### Problem to work on
Write every record below out exactly; no images.

Recorded data:

┄┄┄┄┄┄┄┄┄┄

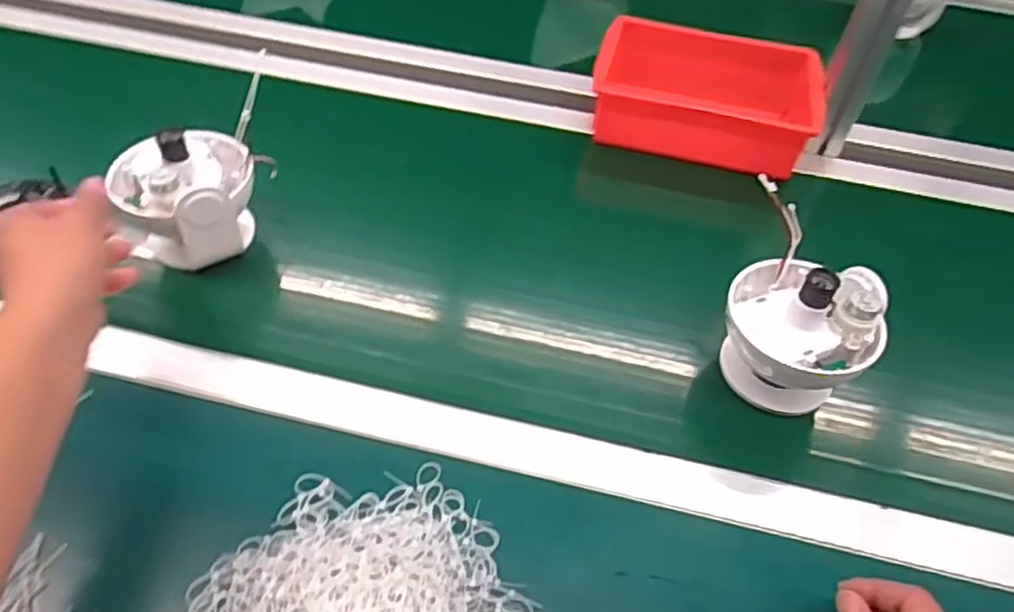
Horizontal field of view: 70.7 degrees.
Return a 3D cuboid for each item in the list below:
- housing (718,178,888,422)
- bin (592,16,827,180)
[{"bbox_3d":[0.239,0.007,0.586,0.116,0.112,0.144,18,51,10],"label":"housing"},{"bbox_3d":[0.223,-0.241,0.819,0.244,0.077,0.145,13,50,7],"label":"bin"}]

┄┄┄┄┄┄┄┄┄┄

### Worked solution
Horizontal field of view: 70.7 degrees.
Return a 3D cuboid for each item in the list below:
- housing (718,178,888,422)
- bin (592,16,827,180)
[{"bbox_3d":[0.239,0.007,0.586,0.116,0.112,0.144,18,51,10],"label":"housing"},{"bbox_3d":[0.223,-0.241,0.819,0.244,0.077,0.145,13,50,7],"label":"bin"}]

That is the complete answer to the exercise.